Teacher’s Corner: The Earth’s Surface – The Only Constant is Change
By Sandra Eldredge
The earth’s surface is constantly remodeled by various geological processes. The changes are one of the most exciting things about geology – not only are they continuous, but in many cases, observable.
Some geological processes, such as those that make mountains or wear them down, typically take place at imperceptible rates. Sudden events, however, can change the landscape in a minute (for example a single earthquake can create a 3-meter-high fault scarp, alter stream courses, and drop the valley floor 1 meter).
Earth’s changes are a topic covered in Utah’s Elementary Science Core Curriculum, in which specific standards and objectives are directed toward increasing knowledge of geological processes and resulting geological features (landforms).
Utah is the ideal place for students to observe geology in action. The state contains many types of landforms, such as mountains, plateaus, mesas, river-eroded canyons, glacier-eroded canyons, volcanos, and basins.
By observing landforms, students can learn where geological processes, including erosion, mountain building, crustal stretching, earthquakes, geothermal activity, landslides, and rock falls are currently active in Utah.
Rates of these geological processes vary. The image is a comparison of the rates at which some of the slower geological processes transpire.
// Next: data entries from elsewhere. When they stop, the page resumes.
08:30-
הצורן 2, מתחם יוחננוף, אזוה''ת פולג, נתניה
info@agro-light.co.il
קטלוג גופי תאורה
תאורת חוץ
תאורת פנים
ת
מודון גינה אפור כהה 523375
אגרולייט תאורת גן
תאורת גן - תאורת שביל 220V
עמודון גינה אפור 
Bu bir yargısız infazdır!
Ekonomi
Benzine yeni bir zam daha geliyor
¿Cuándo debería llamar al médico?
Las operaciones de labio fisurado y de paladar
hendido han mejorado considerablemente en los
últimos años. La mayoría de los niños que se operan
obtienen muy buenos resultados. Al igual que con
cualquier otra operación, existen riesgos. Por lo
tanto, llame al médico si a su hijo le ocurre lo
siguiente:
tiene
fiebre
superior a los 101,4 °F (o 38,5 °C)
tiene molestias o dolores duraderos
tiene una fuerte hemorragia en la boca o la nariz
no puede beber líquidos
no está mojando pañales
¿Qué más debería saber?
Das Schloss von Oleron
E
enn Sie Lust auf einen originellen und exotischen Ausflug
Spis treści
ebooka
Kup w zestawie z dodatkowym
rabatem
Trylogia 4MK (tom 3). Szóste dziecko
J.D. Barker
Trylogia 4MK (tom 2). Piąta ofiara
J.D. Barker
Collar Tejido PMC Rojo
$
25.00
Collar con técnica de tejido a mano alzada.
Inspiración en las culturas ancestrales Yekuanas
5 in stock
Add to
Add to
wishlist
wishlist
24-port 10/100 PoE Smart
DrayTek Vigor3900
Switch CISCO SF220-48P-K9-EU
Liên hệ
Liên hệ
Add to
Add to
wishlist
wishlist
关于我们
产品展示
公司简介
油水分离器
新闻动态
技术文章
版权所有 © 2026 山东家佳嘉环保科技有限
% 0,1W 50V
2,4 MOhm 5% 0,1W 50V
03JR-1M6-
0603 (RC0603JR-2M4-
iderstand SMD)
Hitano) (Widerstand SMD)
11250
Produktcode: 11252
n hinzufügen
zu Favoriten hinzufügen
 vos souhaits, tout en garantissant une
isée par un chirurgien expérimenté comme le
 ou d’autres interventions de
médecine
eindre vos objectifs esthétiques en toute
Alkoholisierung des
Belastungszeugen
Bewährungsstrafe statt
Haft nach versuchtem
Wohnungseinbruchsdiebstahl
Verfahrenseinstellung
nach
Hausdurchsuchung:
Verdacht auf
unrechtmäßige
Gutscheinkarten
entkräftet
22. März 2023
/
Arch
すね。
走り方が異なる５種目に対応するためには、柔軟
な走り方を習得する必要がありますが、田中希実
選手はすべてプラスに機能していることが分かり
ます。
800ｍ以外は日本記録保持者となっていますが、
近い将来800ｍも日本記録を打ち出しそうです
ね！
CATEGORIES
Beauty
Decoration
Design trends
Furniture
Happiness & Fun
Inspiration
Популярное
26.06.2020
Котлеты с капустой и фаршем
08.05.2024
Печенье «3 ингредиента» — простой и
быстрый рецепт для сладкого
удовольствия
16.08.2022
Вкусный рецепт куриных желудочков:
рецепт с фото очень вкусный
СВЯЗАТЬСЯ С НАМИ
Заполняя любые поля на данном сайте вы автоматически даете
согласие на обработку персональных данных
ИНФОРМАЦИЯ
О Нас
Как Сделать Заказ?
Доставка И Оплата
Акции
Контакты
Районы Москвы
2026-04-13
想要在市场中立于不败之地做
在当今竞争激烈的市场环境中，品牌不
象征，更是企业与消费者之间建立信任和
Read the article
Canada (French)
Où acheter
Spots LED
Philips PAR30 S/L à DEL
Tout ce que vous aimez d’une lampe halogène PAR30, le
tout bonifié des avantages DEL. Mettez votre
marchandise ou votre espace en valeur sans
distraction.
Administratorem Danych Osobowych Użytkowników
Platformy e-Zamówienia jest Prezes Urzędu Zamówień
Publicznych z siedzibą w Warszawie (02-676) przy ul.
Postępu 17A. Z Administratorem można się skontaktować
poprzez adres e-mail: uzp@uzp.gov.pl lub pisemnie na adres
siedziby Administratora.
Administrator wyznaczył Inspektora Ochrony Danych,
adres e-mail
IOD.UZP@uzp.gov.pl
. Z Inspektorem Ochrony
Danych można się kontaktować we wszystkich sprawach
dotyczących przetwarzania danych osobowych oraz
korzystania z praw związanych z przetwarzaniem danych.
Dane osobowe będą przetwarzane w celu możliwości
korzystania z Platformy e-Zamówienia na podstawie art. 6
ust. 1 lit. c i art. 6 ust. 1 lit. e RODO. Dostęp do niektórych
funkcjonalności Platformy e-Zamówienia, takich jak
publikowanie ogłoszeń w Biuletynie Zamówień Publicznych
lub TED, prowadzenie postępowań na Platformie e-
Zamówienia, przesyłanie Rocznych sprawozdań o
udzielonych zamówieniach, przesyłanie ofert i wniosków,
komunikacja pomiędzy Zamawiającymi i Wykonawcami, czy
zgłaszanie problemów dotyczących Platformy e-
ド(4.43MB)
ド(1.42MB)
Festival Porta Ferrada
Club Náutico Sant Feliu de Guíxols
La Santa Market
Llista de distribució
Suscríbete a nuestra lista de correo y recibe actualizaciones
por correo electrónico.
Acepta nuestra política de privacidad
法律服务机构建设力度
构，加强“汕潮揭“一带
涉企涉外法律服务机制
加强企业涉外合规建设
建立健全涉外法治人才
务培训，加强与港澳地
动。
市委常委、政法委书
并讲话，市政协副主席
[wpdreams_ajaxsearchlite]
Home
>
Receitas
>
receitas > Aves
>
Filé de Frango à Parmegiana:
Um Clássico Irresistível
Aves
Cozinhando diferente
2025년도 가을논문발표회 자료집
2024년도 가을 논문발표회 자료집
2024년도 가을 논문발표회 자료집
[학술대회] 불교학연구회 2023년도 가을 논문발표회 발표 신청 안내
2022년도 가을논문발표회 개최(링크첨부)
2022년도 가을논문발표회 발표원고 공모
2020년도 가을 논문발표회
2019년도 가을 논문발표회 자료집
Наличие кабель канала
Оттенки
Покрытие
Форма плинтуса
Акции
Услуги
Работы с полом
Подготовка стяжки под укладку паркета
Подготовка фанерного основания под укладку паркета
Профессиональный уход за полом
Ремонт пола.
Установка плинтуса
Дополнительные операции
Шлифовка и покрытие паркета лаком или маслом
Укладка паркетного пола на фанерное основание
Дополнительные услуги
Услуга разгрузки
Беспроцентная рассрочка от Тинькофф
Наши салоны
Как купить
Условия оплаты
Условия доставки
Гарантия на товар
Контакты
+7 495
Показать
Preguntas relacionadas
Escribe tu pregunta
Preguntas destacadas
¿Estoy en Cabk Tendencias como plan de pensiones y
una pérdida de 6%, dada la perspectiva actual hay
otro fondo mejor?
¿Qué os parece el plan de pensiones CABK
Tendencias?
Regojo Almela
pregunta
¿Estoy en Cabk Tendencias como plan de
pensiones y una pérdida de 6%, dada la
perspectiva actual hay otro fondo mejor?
Crustal plate movement, mountain building (except some volcanic mountain building), and erosion are part of the slow evolution of earth’s landscape. This evolution is sporadically interrupted by more sudden geological events, such as earthquakes (following the Borah Peak, Idaho earthquake in 1983, the mountain range rose 0.2 meters, and the adjacent valley dropped 1.2 meters), and volcanic activity (in Mexico in 1943, a volcano called Paricutin appeared in a farmer’s field and rose 160 meters within a week).
Erosion can also happen quite suddenly, and in some cases, may be greatly accelerated by human activities. Flash floods can erode more than 25 centimeters of soil in only a few hours.